# Best price on Powermatic 3520b



## delroy33 (Sep 10, 2004)

I bought the Powermatic 3520b and its going to be delivered this friday.

That lathe lists for $3209.99  and when on sale with the dicount it came to $2595.00 but i went to *TOOLNUT* and they beat that price , it came to $2570.00  that was only minutes from my house. Cant beat that.


----------



## Dr.Zook (Sep 10, 2004)

Congrats Roy on your new lathe purchase. I hope you will enjoy it greatly and be sure to post some pics of your new toy and the turnings off of it.


----------



## BernieW (Sep 12, 2006)

Roy congrats on the new lathe. You are going to like it. If I would have had a little more room that is what I probably would have gotten instead of the Nova DVR XP. You got a great price on it. Post some pic's when it is setup.


----------



## Bob N (Oct 12, 2004)

Roy my old friend...... you have fell into the vortex big time!  Can I have your old Jet as a hand me down?

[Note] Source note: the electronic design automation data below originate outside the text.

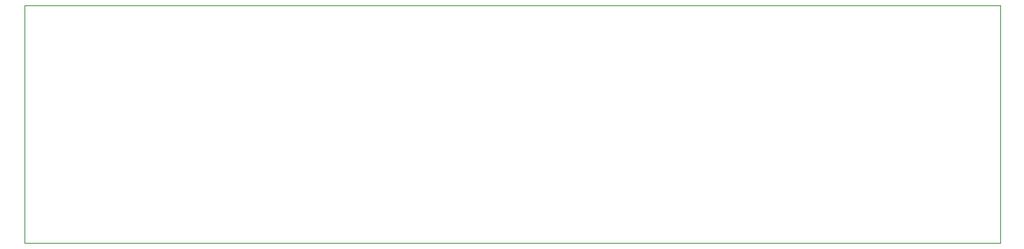
<source format=gbr>
G04 EAGLE Gerber X2 export*
G04 #@! %TF.Part,Single*
G04 #@! %TF.FileFunction,Profile,NP*
G04 #@! %TF.FilePolarity,Positive*
G04 #@! %TF.GenerationSoftware,Autodesk,EAGLE,9.0.0*
G04 #@! %TF.CreationDate,2019-08-08T19:12:45Z*
G75*
%MOMM*%
%FSLAX34Y34*%
%LPD*%
%AMOC8*
5,1,8,0,0,1.08239X$1,22.5*%
G01*
%ADD10C,0.000000*%


D10*
X0Y0D02*
X1079300Y0D01*
X1079300Y263400D01*
X0Y263400D01*
X0Y0D01*
M02*

</source>
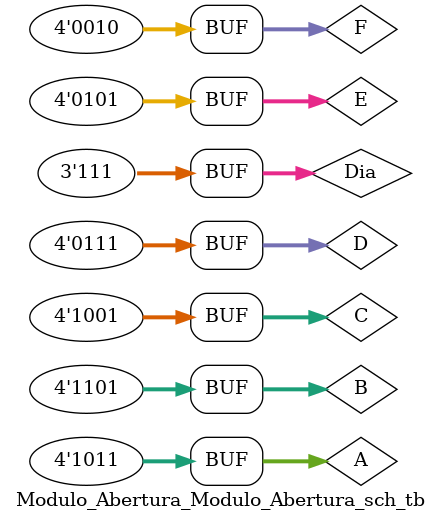
<source format=v>

`timescale 1ns / 1ps

module Modulo_Abertura_Modulo_Abertura_sch_tb();

// Inputs
   reg [3:0] A;
   reg [3:0] B;
   reg [3:0] C;
   reg [3:0] D;
   reg [3:0] E;
   reg [3:0] F;
   reg [2:0] Dia;

// Output
   wire Barreira;
   wire MatrVal;

// Bidirs

// Instantiate the UUT
   Modulo_Abertura UUT (
		.A(A), 
		.B(B), 
		.C(C), 
		.D(D), 
		.E(E), 
		.F(F), 
		.Dia(Dia), 
		.Barreira(Barreira), 
		.MatrVal(MatrVal) 
   );
// Initialize Inputs
  
      initial begin
	   A = 3;
		B = 4;
		C = 'hA;
		D = 3;
		E = 6;
		F = 6;
		Dia = 1;
		#80
		A = 3;
		B = 4;
		C = 'hA;
		D = 3;
		E = 6;
		F = 6;
		Dia = 2;
		#80
		A = 3;
		B = 4;
		C = 'hA;
		D = 3;
		E = 6;
		F = 6;
		Dia = 7;
		#80
		A = 'hB;
		B = 'hB;
		C = 'hA;
		D = 'hB;
		E = 'hF;
		F = 'hF;
		Dia = 1;
		#80
		A = 'hB;
		B = 'hB;
		C = 'hA;
		D = 'hB;
		E = 'hF;
		F = 'hF;
		Dia = 2;
		#80
		A = 'hB;
		B = 'hB;
		C = 'hA;
		D = 'hB;
		E = 'hF;
		F = 'hF;
		Dia = 7;
		#80
		A = 1;
		B = 2;
		C = 3;
		D = 4;
		E = 6;
		F = 8;
		Dia = 3;
		#80
		A = 1;
		B = 2;
		C = 3;
		D = 4;
		E = 6;
		F = 8;
		Dia = 4;
		#80
		A = 1;
		B = 2;
		C = 3;
		D = 4;
		E = 6;
		F = 8;
		Dia = 7;
		#80
		A = 'hB;
		B = 'hD;
		C = 9;
		D = 7;
		E = 5;
		F = 2;
		Dia = 5;
		#80
		A = 'hB;
		B = 'hD;
		C = 9;
		D = 7;
		E = 5;
		F = 2;
		Dia = 6;
		#80
		A = 'hB;
		B = 'hD;
		C = 9;
		D = 7;
		E = 5;
		F = 2;
		Dia = 7;
   end
endmodule

</source>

Congrats on on the upgrade and we sure would like to see some pics of what you have been turning these days.


----------



## challagan (Feb 7, 2006)

Congrats on the new lathe, that's a top of the line one. Enjoy it!

Corey


----------



## Joe Lyddon (Sep 11, 2004)

*WOW!*

That must be one unbelievable lathe! Just to make square things round!  

Enjoy it and be careful!!


----------